In 2023 the ship was renamed Karadeniz Lifeship Rauf Bey and converted into a temporary school to provide relief in İskenderun after the 2023 Turkey–Syria earthquakes.

==Incidents==
In April 1998, members of the Real IRA attempted to transport two cars loaded with nearly 1000 lbs of explosive each into the UK on board Stena Explorer, however they were intercepted and arrested at Dun Laoghaire port. It was reportedly destined for the Aintree Racecourse, where it was to be detonated at the 1998 Grand National.

On 20 September 2001, Stena Explorer suffered a generator fire in one of her pontoons. Whilst going astern (reversing) into dock at her berth in Holyhead, a fire was detected in her auxiliary (generator) engine room in the port pontoon. Shortly after, the CCTV system, normally used for visual docking, became disabled due to lack of power. Knowing that just-completed checks showed that fire doors (lasting at least one hour) were closed, permission to shut off the engine in question was (correctly) denied by the Master of the Ship until final approach line-up with the Linkspan was confirmed. At that point, the failing Cummins generator was shut off.

In lieu of the CCTV system, docking distances were relayed to the bridge by portable radio. Berthing was complete within 5 minutes of the original fire alarm and fresh water was taken on board to replenish the Hi-fog fire suppression system whilst all 551 passengers were safely off-loaded.

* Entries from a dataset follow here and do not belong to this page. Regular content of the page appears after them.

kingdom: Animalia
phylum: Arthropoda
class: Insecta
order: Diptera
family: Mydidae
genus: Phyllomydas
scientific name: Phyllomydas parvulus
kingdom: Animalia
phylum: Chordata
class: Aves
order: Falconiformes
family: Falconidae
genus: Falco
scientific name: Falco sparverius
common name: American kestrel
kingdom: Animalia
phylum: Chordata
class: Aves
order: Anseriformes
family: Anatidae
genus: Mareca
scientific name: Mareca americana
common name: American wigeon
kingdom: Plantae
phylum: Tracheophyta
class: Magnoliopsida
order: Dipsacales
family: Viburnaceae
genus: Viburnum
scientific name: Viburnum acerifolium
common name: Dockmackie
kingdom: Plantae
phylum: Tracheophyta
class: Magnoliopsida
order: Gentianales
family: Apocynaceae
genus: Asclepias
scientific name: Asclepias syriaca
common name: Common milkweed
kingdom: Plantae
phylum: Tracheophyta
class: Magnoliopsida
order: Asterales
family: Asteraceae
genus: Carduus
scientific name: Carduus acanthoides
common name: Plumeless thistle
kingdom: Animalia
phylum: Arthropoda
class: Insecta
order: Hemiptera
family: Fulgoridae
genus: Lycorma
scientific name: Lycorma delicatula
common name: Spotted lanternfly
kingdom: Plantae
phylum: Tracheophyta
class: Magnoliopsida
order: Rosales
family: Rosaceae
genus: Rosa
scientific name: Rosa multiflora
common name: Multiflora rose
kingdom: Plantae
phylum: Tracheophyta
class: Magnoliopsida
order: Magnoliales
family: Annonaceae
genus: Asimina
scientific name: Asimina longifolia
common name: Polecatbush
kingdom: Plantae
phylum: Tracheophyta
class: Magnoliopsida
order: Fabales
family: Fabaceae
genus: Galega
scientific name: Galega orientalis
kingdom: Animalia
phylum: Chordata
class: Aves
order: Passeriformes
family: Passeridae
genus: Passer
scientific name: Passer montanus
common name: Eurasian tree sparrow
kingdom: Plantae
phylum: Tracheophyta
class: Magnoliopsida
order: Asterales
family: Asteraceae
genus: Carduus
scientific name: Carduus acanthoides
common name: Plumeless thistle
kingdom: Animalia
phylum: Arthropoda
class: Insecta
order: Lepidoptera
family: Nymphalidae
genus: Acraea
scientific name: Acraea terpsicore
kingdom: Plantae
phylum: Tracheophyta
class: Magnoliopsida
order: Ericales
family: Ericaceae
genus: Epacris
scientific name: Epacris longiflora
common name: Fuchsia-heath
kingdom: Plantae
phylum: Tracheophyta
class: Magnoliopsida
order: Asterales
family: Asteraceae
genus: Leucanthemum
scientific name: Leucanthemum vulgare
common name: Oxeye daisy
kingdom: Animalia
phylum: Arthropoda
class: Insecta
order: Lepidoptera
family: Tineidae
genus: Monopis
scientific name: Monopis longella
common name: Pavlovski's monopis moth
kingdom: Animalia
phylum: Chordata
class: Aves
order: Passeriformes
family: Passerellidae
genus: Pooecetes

The fire brigade attended and the Hi-fog water mist was deactivated at their request. A nine-month Marine Accident Investigation Branch investigation found the fault to be incorrect fitting of a compression fitting used for a high-pressure fuel line leading to fuel spraying and igniting upon contact with the hot turbo-charger unit.

In October 2004, Stena Explorer had to turn back to port after a wave damaged the ship's hull 30 minutes into its voyage out of Holyhead.

On 15 February 2006, while on her journey to Holyhead, Stena Explorer struck a submerged object and was holed beneath the waterline. No one was injured and the vessel docked safely at Holyhead. The vessel was taken out of service for repairs after.